Wellman’s stories about John the Balladeer, aka Silver John, may not be as well-remembered today as in the 1980s, but anyone who has read even one of those stories would immediate recognize the subject from the first line alone. Where Green succeeds best is when the few lines convey a recognizable essence of his subject’s world. Where he stumbles is when the reader must think too long about what was said.

Although the people who inspire the poems range from sf writers to puppeteers (such as Gerry and Sylvia Anderson), writers from two centuries hence as well as much more recent ones, martial arts artists and cartoonists, they all share in common the ability to create art, and through their creations inspire others to create art. We enter our favorite creators’ worlds like explorers, and stand in amazement at what shape they take with words and motions, where we feel “like some watcher in the skies,” as Keats wrote about Chapman’s Homer. Such amazement Green must have felt, and tried to convey, after being inspired by the subjects of his poems.
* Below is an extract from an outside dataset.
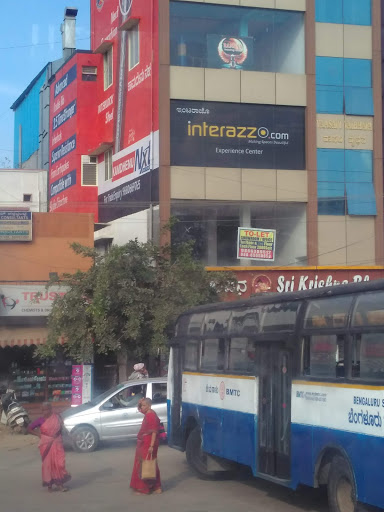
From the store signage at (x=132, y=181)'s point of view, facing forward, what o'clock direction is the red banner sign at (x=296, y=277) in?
The red banner sign is roughly at 8 o'clock from the store signage.

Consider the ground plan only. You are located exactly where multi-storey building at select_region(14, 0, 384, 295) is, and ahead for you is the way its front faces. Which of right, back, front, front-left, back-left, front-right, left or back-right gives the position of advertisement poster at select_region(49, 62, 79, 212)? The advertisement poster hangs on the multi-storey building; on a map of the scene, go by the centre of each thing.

While barely noticeable in a novel, typos in such a short volume as this one stand out starkly when they appear. Surely writer and editor would have caught such obviously reoccurring ones as “there” instead of “their” (“Where robots cry over there dead Creators,” “By the brights of there spandex,” and “There eyebrows are always raised.”), the more egregious “Steal” instead of “Steel” (in a poem about Superman’s creators). When they occur in titles, such as “Macen” instead of “Machen,” and “Stroker” instead of “Stoker” the effect is more jarring. These mistakes do nothing but detract from an otherwise fine book, and lend ambiguity in at least two poems. This must be fixed for any future editions. These unfortunate typos are the only downside to the publication.

Poetry in sf tends to be a narrow field, with few opportunities for general publication. Abbott’s eBook enables reasonably priced access compared to print. Electronic press will only gain in popularity and showcase more authors. Anyone who enjoys sf poetry would do well to give this collection a try.